Salhador, que había adquirido varias joyas y prendas estrafalarias para su colección tras los últimos éxitos de las fuerzas de Stannis, picoteaba unas olivas traídas de Dorne mientras observaba Antigua a lo lejos. El dragón seguía sobrevolando la ciudad.

-Aldeanos que quieren ser libres, un señor que se encierra y un dragón al que nos hemos acostumbrado. Verdaderamente el cielo cae sobre nuestras cabezas y es el fin de los tiempos, ¿no crees, Davos? - Salhador sonreía. ¿Por qué no iban a hacerlo? Estaban vivos, Antigua había capitulado y Stannis le había pagado bien por sus servicios

-Yo solo quiero poder volver a ver a mi mujer y a mis hijos, Salhador. Maldita la hora en que fuimos a Lanza del Sol. - Tantas jornadas, tantas preparaciones…para acabar encontrándose con Euron Greyjoy y un dragón. Los Dioses, perdón, el Dios, debía estar riéndose de él en sus cómodos salones. - Aunque Euron Greyjoy se ha probado mejor de lo que yo esperaba, he de decirte.
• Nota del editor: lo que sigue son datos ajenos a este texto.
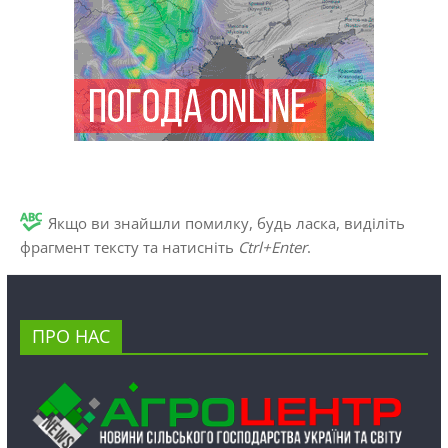
Якщо ви знайшли помилку, будь ласка, виділіть
фрагмент тексту та натисніть
Ctrl+Enter
.
ПРО НАС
-Estamos vivos, Davos, en efecto. Y creo que podemos alcanzar acuerdos que nos reporten pingües beneficios. A ti, a mí, a Euron…

-Al Rey Stannis, ¿no?

-Por supuesto, por supuesto - Salhador sonreía. - Su bienestar es el mío y viceversa. Pero, dime, si podemos salir de aquí, no es que me canse del vino del Rejo, pero me gustaría explorar otros lugares, ¿a dónde nos dirigimos?

Davos desenrolló el mapa que llevaba en la faltriquera.